In the meantime, there is always music. That will always provide beauty and solace, despite the best efforts of the jab fanatics who run music venues. Here is an example (must be listened to with headphones, not your crappy little laptop speakers, because Debussy uses nearly the entire range of the piano):
I really liked your post. I spent every summer as a child in VT because my parents are obsessed with VT. Yeah, I was a political conservative (brain washed) for much of my life, but not on health or religion. I managed to escape those categories because of experiences and truth searching. I am surprised that the strong left areas throughout this country have given into the criminal scam-demic what seems to me more easily than the conservatives. I guess we are all tricked at one time or another, that is how we can recognize truth. I say who cares what anybody thinks of you as you seek truth! Was the western part of VT as go along with the scam-demic?? I was just wondering because it is/was a more conservative area. I now am a truth seeker like you. It's crazy scary how effective the psychological warfare can be, not to mention chemical and biological. Best wishes to you. PS: Tereza shared your post with me.

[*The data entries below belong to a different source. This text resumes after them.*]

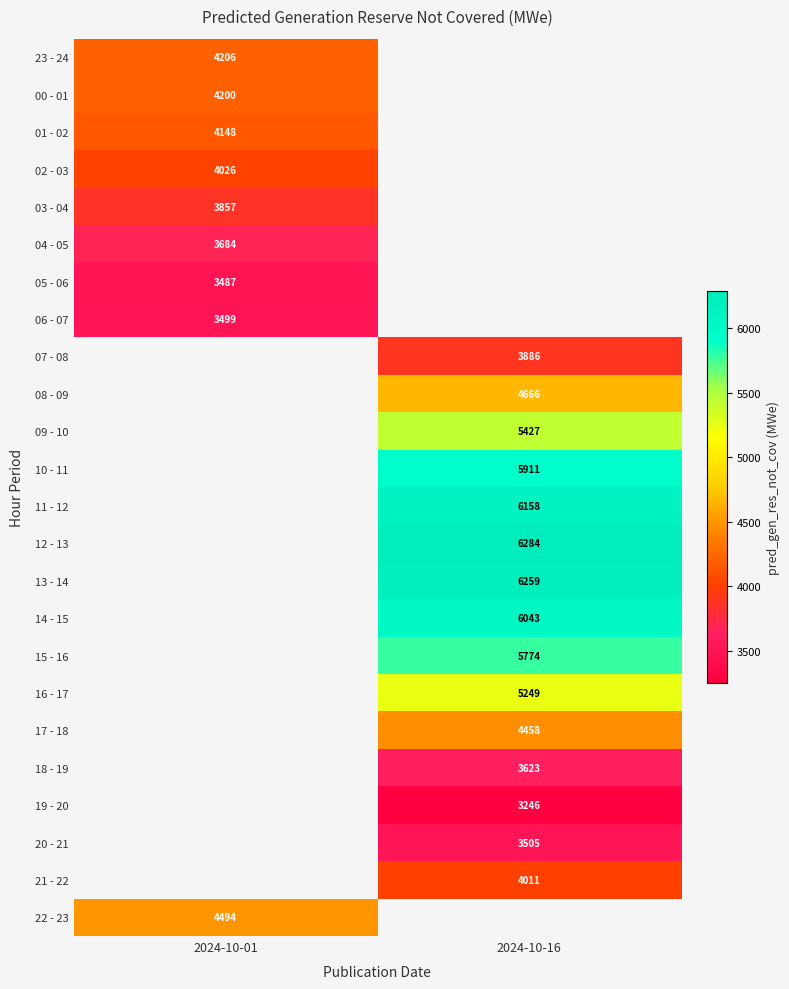

The 17 - 18 series shows 4458 at 2024-10-16. True or false?

True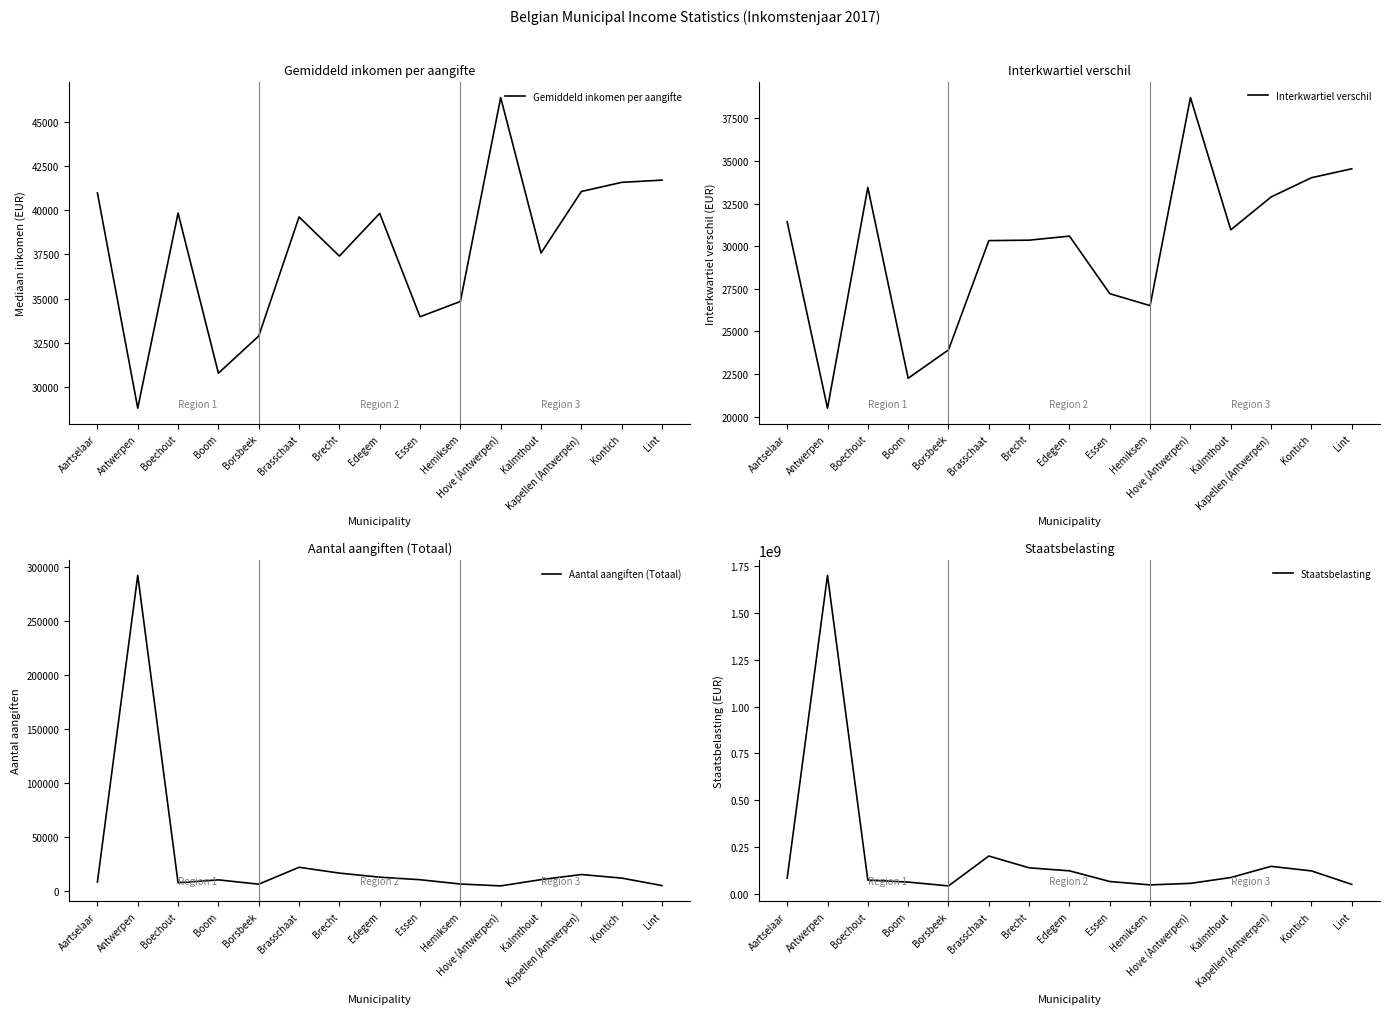

The Gemiddeld inkomen per aangifte series shows 37582 at Kalmthout. True or false?

True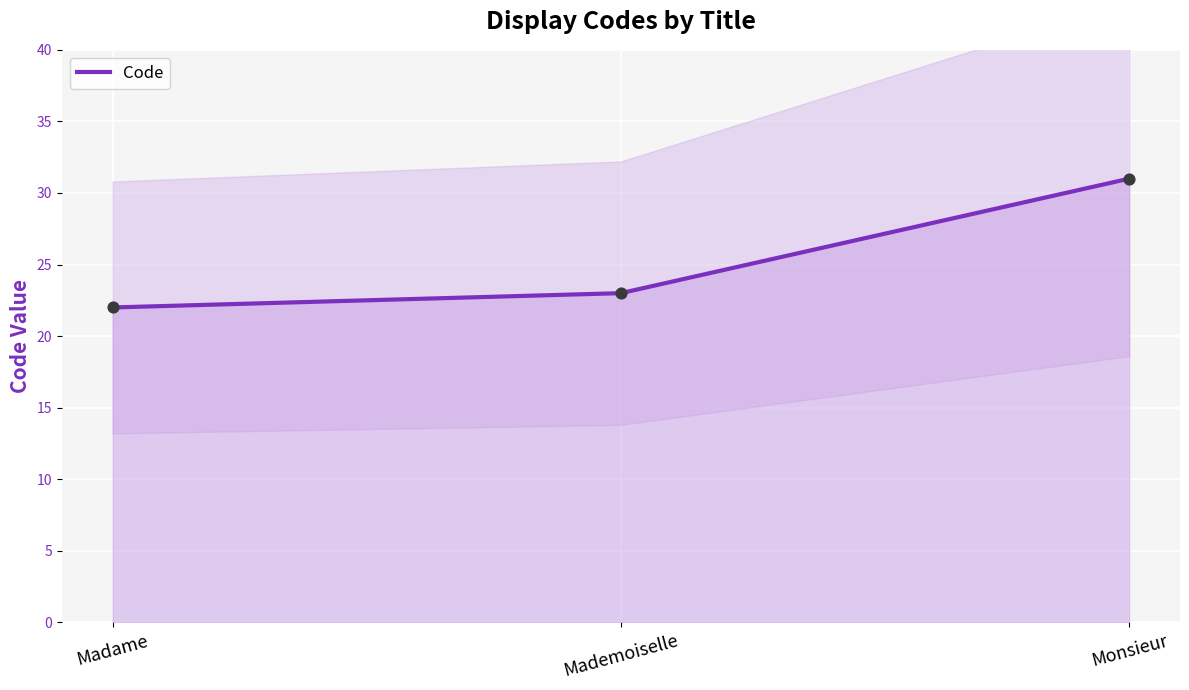

What is the change in value from Madame to Mademoiselle?

+1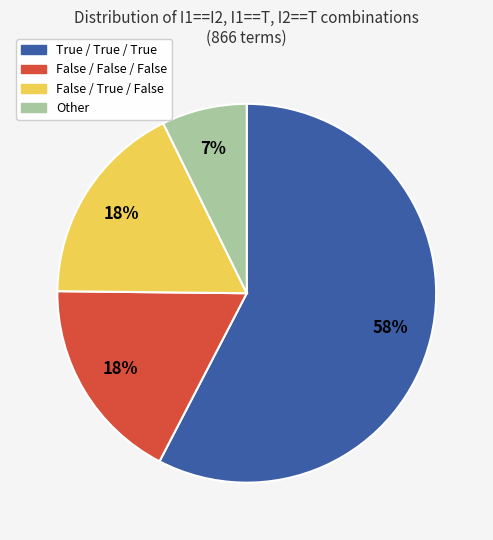

Which slice is the largest?

True / True / True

I look forward to listening to the Debussy who, as you know, is my favorite. It's very interesting that you experienced in your personal life what society went through as a whole. You seem to have come out of it very resilient.
I once met separately with several authors in the Most Likely to Secede anthology about the Vermont Secessionist Movement. That included the founder of Front Porch, who hesitantly talked about how his idea was stolen by Nextdoor, after that founder had milked him for the details. He was afraid of them. Interesting that they also fell into censorship, which ND did heavily, as I can attest.
I wondered too if you had any insight into this article: https://vermontdailychronicle.com/rfk-jr-interview-worry-about-geoengineering-praise-for-gutsy-inventor-robert-malone/. The reporter asks:
VDC: What do you admire the most about [mRNA vaccine inventor and Covid-19 vaccine critic] Robert Malone?
RFK: I think Robert Malone has tremendous integrity and tremendous courage. And here’s a guy who’s spent his whole life at the center of the vaccine industrial complex, and invented the key technology of the mRNA vaccine, and was in a position where he could have made himself a billionaire during the pandemic. Instead, he took a much more difficult role that destroyed his relationships, that destroyed his credibility in his own industry that put him in a very challenging place economically. It takes a lot of guts. If you’re Bob Malone, every day of your life is really hard because people are coming at you from every angle.”
That question is such a set-up that it makes me wonder why it would be so close-ended. Any clues?
And really well-written and vulnerable article.